Corey Byrnes was an ARC Fellow in Spring 2010 – he was chosen in the Graduate Fellow category.
Corey Byrnes received a BA from Brown University in 2003, an MPhil from the University of Cambridge in 2005, and a PhD from the University of California, Berkeley in 2013. His research and teaching areas include the environmental humanities; 19th-21st century Sinophone literature, film, and visual culture; animal studies; and landscape and spatial studies. He is a core-faculty member and Director of Graduate Studies in Northwestern’s Comparative Literary Studies Program as well as co-founder and co-director of Northwestern’s Kaplan Institute for the Humanities’ Environmental Humanities Workshop. The EH Workshop is the center of a lively community of faculty and graduate students whose work engages with environmental issues. The Environmental Humanities Workshop hosts a wide range of events, including work-in-progress workshops, reading groups, film screenings, artist talks, and public lectures by some of the leading figures in the environmental humanities.

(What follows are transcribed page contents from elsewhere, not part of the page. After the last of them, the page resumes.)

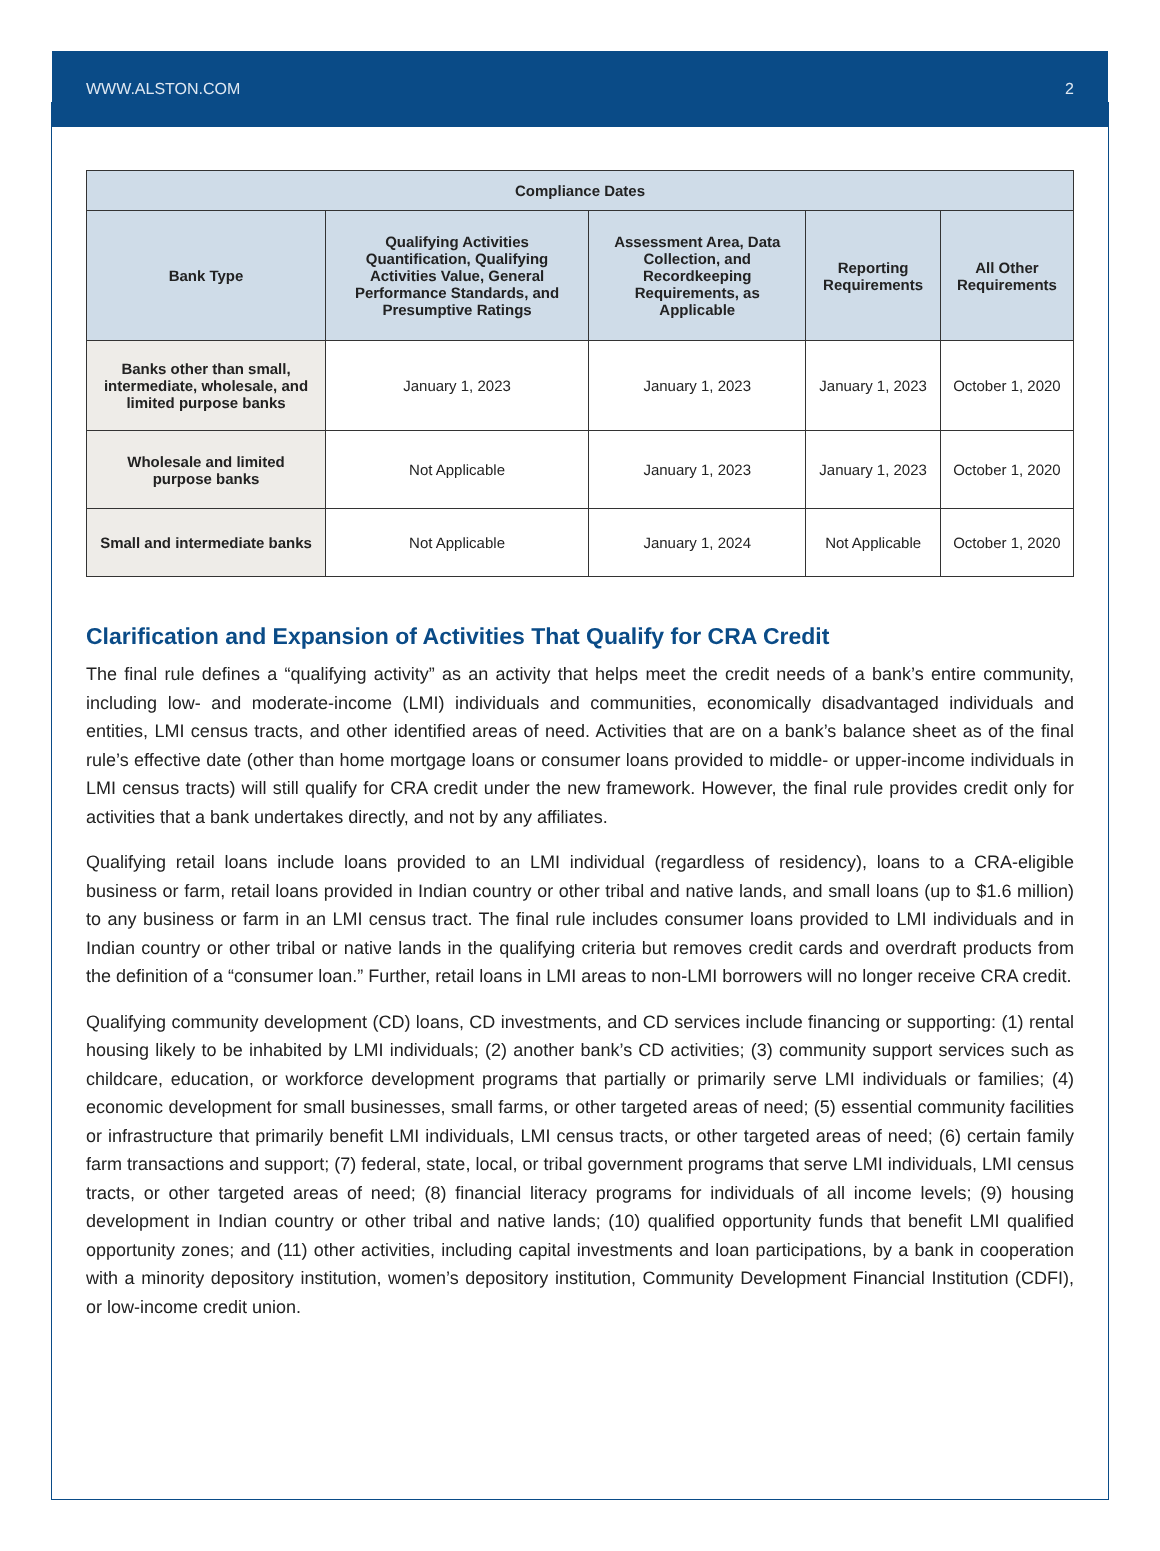WWW.ALSTON.COM 2
| Compliance Dates | | | | |
| --- | --- | --- | --- | --- |
| Bank Type | Qualifying Activities Quantification, Qualifying Activities Value, General Performance Standards, and Presumptive Ratings | Assessment Area, Data Collection, and Recordkeeping Requirements, as Applicable | Reporting Requirements | All Other Requirements |
| Banks other than small, intermediate, wholesale, and limited purpose banks | January 1, 2023 | January 1, 2023 | January 1, 2023 | October 1, 2020 |
| Wholesale and limited purpose banks | Not Applicable | January 1, 2023 | January 1, 2023 | October 1, 2020 |
| Small and intermediate banks | Not Applicable | January 1, 2024 | Not Applicable | October 1, 2020 |
Clarification and Expansion of Activities That Qualify for CRA Credit
The final rule defines a “qualifying activity” as an activity that helps meet the credit needs of a bank’s entire community, including low- and moderate-income (LMI) individuals and communities, economically disadvantaged individuals and entities, LMI census tracts, and other identified areas of need. Activities that are on a bank’s balance sheet as of the final rule’s effective date (other than home mortgage loans or consumer loans provided to middle- or upper-income individuals in LMI census tracts) will still qualify for CRA credit under the new framework. However, the final rule provides credit only for activities that a bank undertakes directly, and not by any affiliates.
Qualifying retail loans include loans provided to an LMI individual (regardless of residency), loans to a CRA-eligible business or farm, retail loans provided in Indian country or other tribal and native lands, and small loans (up to $1.6 million) to any business or farm in an LMI census tract. The final rule includes consumer loans provided to LMI individuals and in Indian country or other tribal or native lands in the qualifying criteria but removes credit cards and overdraft products from the definition of a “consumer loan.” Further, retail loans in LMI areas to non-LMI borrowers will no longer receive CRA credit.
Qualifying community development (CD) loans, CD investments, and CD services include financing or supporting: (1) rental housing likely to be inhabited by LMI individuals; (2) another bank’s CD activities; (3) community support services such as childcare, education, or workforce development programs that partially or primarily serve LMI individuals or families; (4) economic development for small businesses, small farms, or other targeted areas of need; (5) essential community facilities or infrastructure that primarily benefit LMI individuals, LMI census tracts, or other targeted areas of need; (6) certain family farm transactions and support; (7) federal, state, local, or tribal government programs that serve LMI individuals, LMI census tracts, or other targeted areas of need; (8) financial literacy programs for individuals of all income levels; (9) housing development in Indian country or other tribal and native lands; (10) qualified opportunity funds that benefit LMI qualified opportunity zones; and (11) other activities, including capital investments and loan participations, by a bank in cooperation with a minority depository institution, women’s depository institution, Community Development Financial Institution (CDFI), or low-income credit union.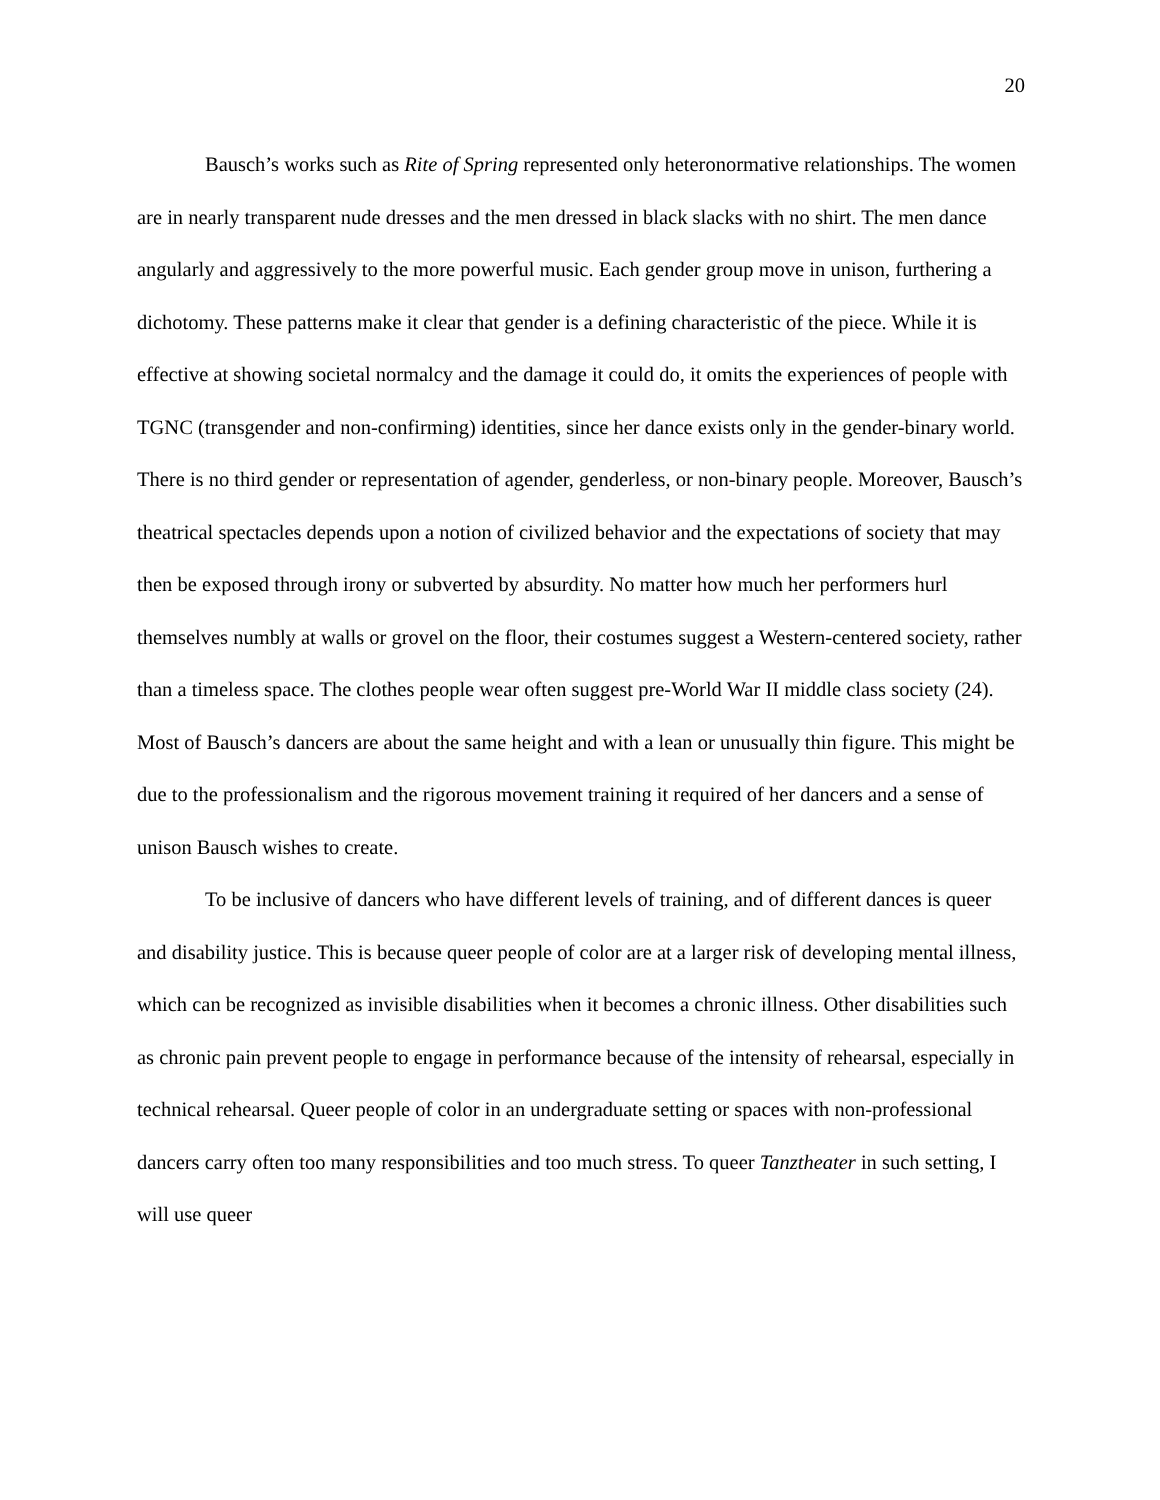20
Bausch’s works such as Rite of Spring represented only heteronormative relationships. The women are in nearly transparent nude dresses and the men dressed in black slacks with no shirt. The men dance angularly and aggressively to the more powerful music. Each gender group move in unison, furthering a dichotomy. These patterns make it clear that gender is a defining characteristic of the piece. While it is effective at showing societal normalcy and the damage it could do, it omits the experiences of people with TGNC (transgender and non-confirming) identities, since her dance exists only in the gender-binary world. There is no third gender or representation of agender, genderless, or non-binary people. Moreover, Bausch’s theatrical spectacles depends upon a notion of civilized behavior and the expectations of society that may then be exposed through irony or subverted by absurdity. No matter how much her performers hurl themselves numbly at walls or grovel on the floor, their costumes suggest a Western-centered society, rather than a timeless space. The clothes people wear often suggest pre-World War II middle class society (24). Most of Bausch’s dancers are about the same height and with a lean or unusually thin figure. This might be due to the professionalism and the rigorous movement training it required of her dancers and a sense of unison Bausch wishes to create.
To be inclusive of dancers who have different levels of training, and of different dances is queer and disability justice. This is because queer people of color are at a larger risk of developing mental illness, which can be recognized as invisible disabilities when it becomes a chronic illness. Other disabilities such as chronic pain prevent people to engage in performance because of the intensity of rehearsal, especially in technical rehearsal. Queer people of color in an undergraduate setting or spaces with non-professional dancers carry often too many responsibilities and too much stress. To queer Tanztheater in such setting, I will use queer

Professor Byrnes’ first book project, Fixing Landscape (Columbia University Press, 2019), won Columbia University’s Weatherhead East Asian Institute’s First Book Award in 2018 and was awarded honorable mention for the American Comparative Literature Association’s 2020 Harry Levin Prize for outstanding first book in comparative literature. It approaches the 2500-year-long representational tradition inspired by the Three Gorges region of southwestern China from the perspective of the recently completed Three Gorges Dam, which displaced well over one million people and radically transformed the ecology of the Yangzi River. By looking beyond standard narratives about the origins of the Three Gorges Dam project, it locates the dam’s ultimate horizon of possibility in the aesthetic traditions that made the region both famous and central to the political mythology of multiple Chinese states.
His second project is about “cultures of threat” and how they produce unfolding environmental and social futures between the United States and China and across the Pacific. Cultures of threat encompass forms of representation and lived practices through which an imagined future, when feared, comes to seem not only real but imminent. Unlike risk, threat describes not what is likely or unlikely to happen—the probable— but rather what could conceivably happen—the possible. It takes shape through speculative fictions of the plausible designed to create fear—and to incite action. “Cultures of Threat” theorizes the understudied mechanisms of threat in two multi-chapter case studies that reconsider the relationship between “rising China” and a global environmental imaginary in which it is treated as an existential threat. The first analyzes China’s association with zoonotic pathogens and the diseases they cause, including swine flu and Covid-19. The second centers on the South China Sea, where China has recently carried out a massive island building campaign. Together, they reveal how cultures of threat not only take form aesthetically through maps, films, fiction, and other media in Chinese and English, but also make form materially through the manipulation of human and animal life and the reshaping of the earth.
Research for “Cultures of Threat” has been supported by a Sydney China Fellowship at the China Studies Centre at the University of Sydney (Spring, 2019) and a 2021-2022 residential fellowship at the Radcliffe Institute for Advanced Studies at Harvard University. In the spring of 2023, Byrnes will continue work on this project as a Fellow at the Bogliasco Foundation in Bogliasco, Italy.